Éloge du patriotisme
Être français, c’est accepter de dire : “Ma particularité bretonne, vendéenne, lorraine, corse, africaine, maghrébine, asiatique, turque, roumaine, a, malgré tout l’attachement que je lui porte, moins d’importance que ma particularité nationale. Ma fierté, mon sentiment d’appartenance, mon sentiment identitaire, je les ferai dépendre non seulement de ma communauté provinciale, ethnoculturelle, religieuse, mais aussi, et surtout, de ma patrie.”
À l’heure où la France multiculturelle subit les pressions des communautés ethnoculturelles et religieuses qui s’isolent et se dressent les unes contre les autres, il est urgent de repenser et mettre en oeuvre ce qui fait la cohésion nationale sans dénier pour autant le droit de chacun à rester fidèle à ses racines. Pour le philosophe Michel Lacroix, l’antidote au communautarisme est le patriotisme ; dans ce qu’il a de particulier et d’universel, car la seule défense d’une patrie charnelle, position adoptée par les nationalistes qui nient la dimension universelle, peut aboutir elle aussi à l’éclatement de la nation.

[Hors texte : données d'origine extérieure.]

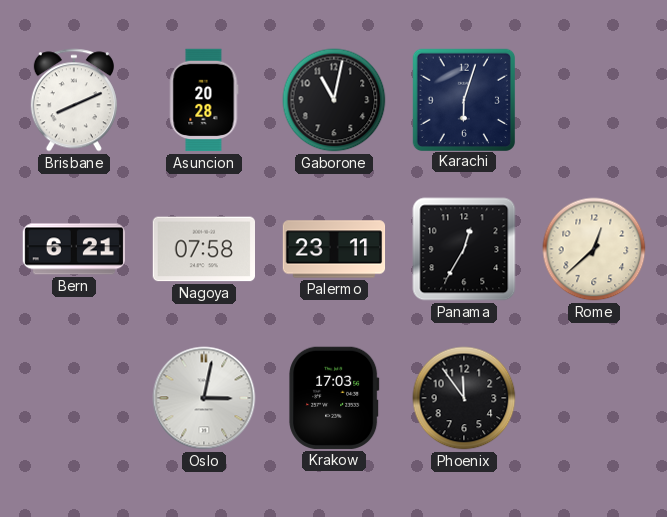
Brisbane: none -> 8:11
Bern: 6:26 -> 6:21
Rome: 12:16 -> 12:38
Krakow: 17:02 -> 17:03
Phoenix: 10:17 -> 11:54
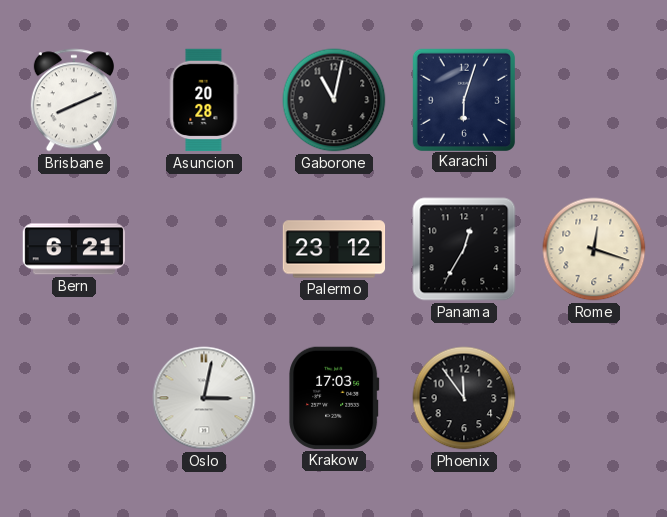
Nagoya: 07:58 -> none
Palermo: 23:11 -> 23:12
Rome: 12:38 -> 12:18
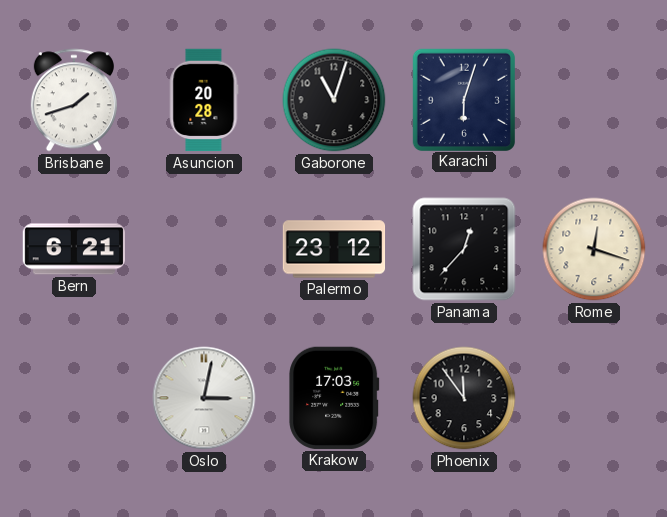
Brisbane: 8:11 -> 1:42
Gaborone: 11:02 -> 11:03
Panama: 12:35 -> 12:37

Se replier sur nous-mêmes serait trahir notre tradition française. La particularité de notre patrie doit être préservée non comme une fin en soi mais comme un terreau dont se nourrit l’universalisme. Faire son devoir de patriote aujourd’hui, ce n’est plus surveiller la frontière et repousser on ne sait quel ennemi, c’est assurer la transmission culturelle, autrement dit ne pas oublier son histoire, ni négliger sa langue et la faire partager aux autres, notamment aux plus jeunes. Chaque génération est héritière de celles qui l’ont précédées. Et c’est bien la vie de la nation qui est en jeu dans cette incessante transmission, au-delà des doutes qui la traversent en ce moment. Le sentiment patriotique peut alors devenir une des conditions de la réussite de l’intégration.
Mieux, la France doit continuer de faire entendre ses principes universels au niveau de la gouvernance mondiale en renouvelant le contenu de son message : elle doit s’affirmer comme une force de proposition, un « lanceur d’idées » dans les domaines suivants : la régulation de la finance mondiale ; l’écologie et le développement durable ; la lutte contre la faim ; l’aide aux pays pauvres ; la gestion des ressources rares (matières minérales, énergies fossiles, eau) ; la limitation des armements ; la lutte contre le terrorisme ; le dialogue entre les civilisations. Une voix qui, certes, ne sera pas celle de la nation la plus puissante, mais qui, venant d’un peuple qui jouit encore d’un certain crédit intellectuel et moral, a plus de chances d’être écoutée.
Michel Lacroix
Normalien, agrégé de philosophie, Michel Lacroix est maître de conférences à l'université de Cergy-Pontoise. Il est notamment l'auteur de Avoir un idéal, est-ce bien raisonnable ? (Flammarion, 2007), Se réaliser (Robert Laffont, 2009 ; prix Psychologies-Fnac), Paroles toxiques, paroles bienfaisantes (Robert Laffont, 2010) et Éloge du patriotisme (Robert Laffont, 2011).